ARM’s Mali GPUs are designed for integration into a system-on-chip, or a chip that has a bunch of different functions. The GPU is married with a CPU (central processing unit) such as ARM’s Cortex-A series processor. About 95 percent of the Mali graphics processors shipped alongside an ARM Cortex-A processor last year. The number of combinations and choices for phone makers and consumers will keep multiplying this year.
“We are incredibly pleased to see the success enjoyed by ARM partners that have chosen Mali GPUs,” said Pete Hutton, the general manager of the media processing division of ARM. “This impressive market growth has been achieved by only a quarter of the current Mali licensees. In 2013 we look forward to even more of our licensees, who have transitioned to Mali GPUs for improved performance and short development cycles, bringing new solutions to market and enjoying success.”
Mali graphics are being used in Samsung’s Smart TV F8000, LG’s GA7900 and GA6400 smart TVs, Leadcore’s LC1810 smartphone, ST-Ericsson’s NovaThor U8500 ModAp, a variety of phones frm MediaTek, and more than 300 different devices made by Spreadtrum. The ST-Ericsson chips shipped in tens of millions of smartphones in 2012.

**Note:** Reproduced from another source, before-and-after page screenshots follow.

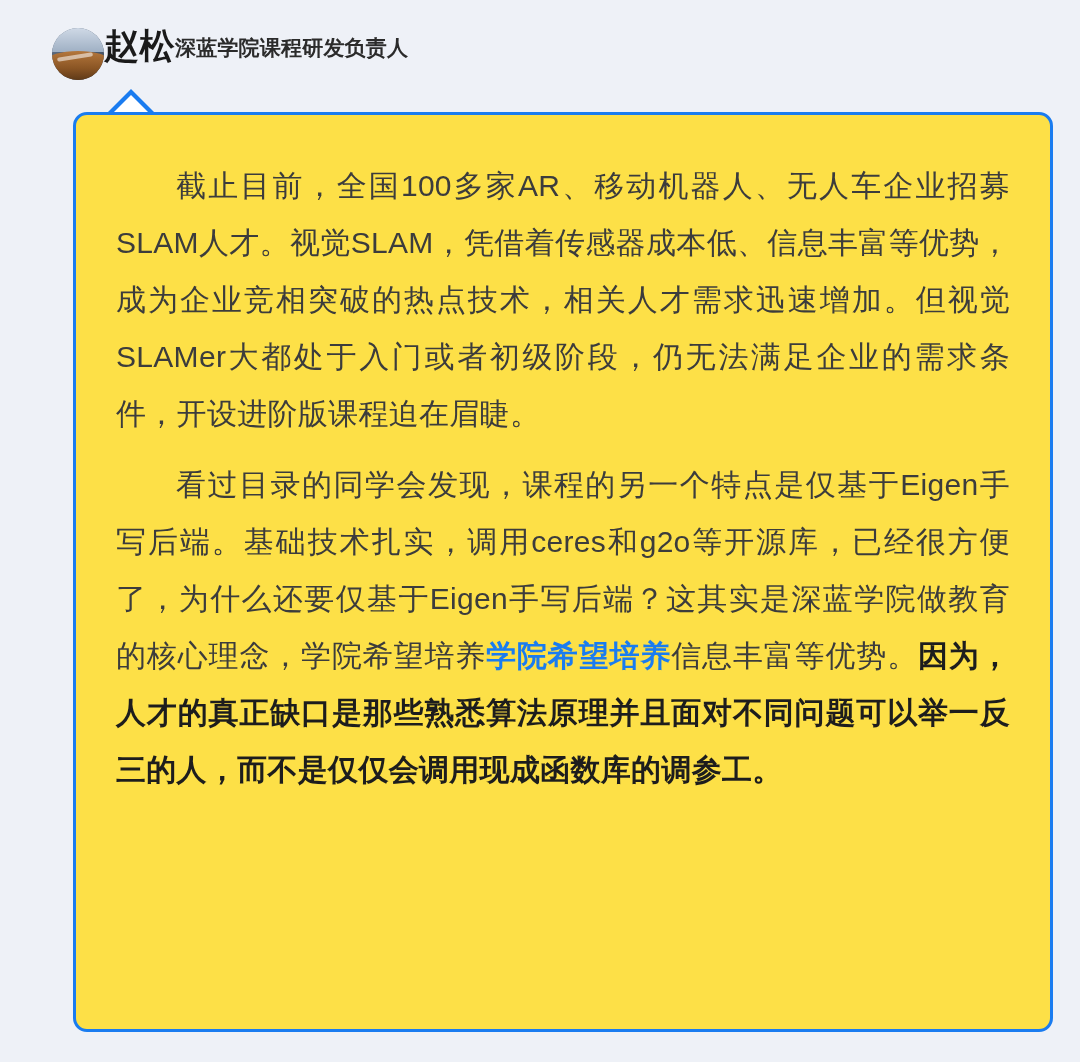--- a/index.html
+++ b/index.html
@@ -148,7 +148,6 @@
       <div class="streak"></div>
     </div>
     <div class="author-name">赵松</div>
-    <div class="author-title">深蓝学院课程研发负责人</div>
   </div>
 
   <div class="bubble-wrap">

“Mediatek addresses a wide range of markets through scalable adaptable solutions,” said Johan Lodenius, the chief marketing officer and corporate vice president of Mediatek. “ARM Mali GPUs enable us to target markets quickly and introduce first class products with a short time to market.”
ARM said that the number of mass market smartphones using ARM Mali-400 and ARM Mali-450 GPUs will grow significantly this year. High-end phones will use the Mali-T600 family of graphics processors. MediaTek
In tablets, the ARM Mali appeared in the Google Nexus 10. It also shipped in Android tablets based on products from AllWinner and Rockchip.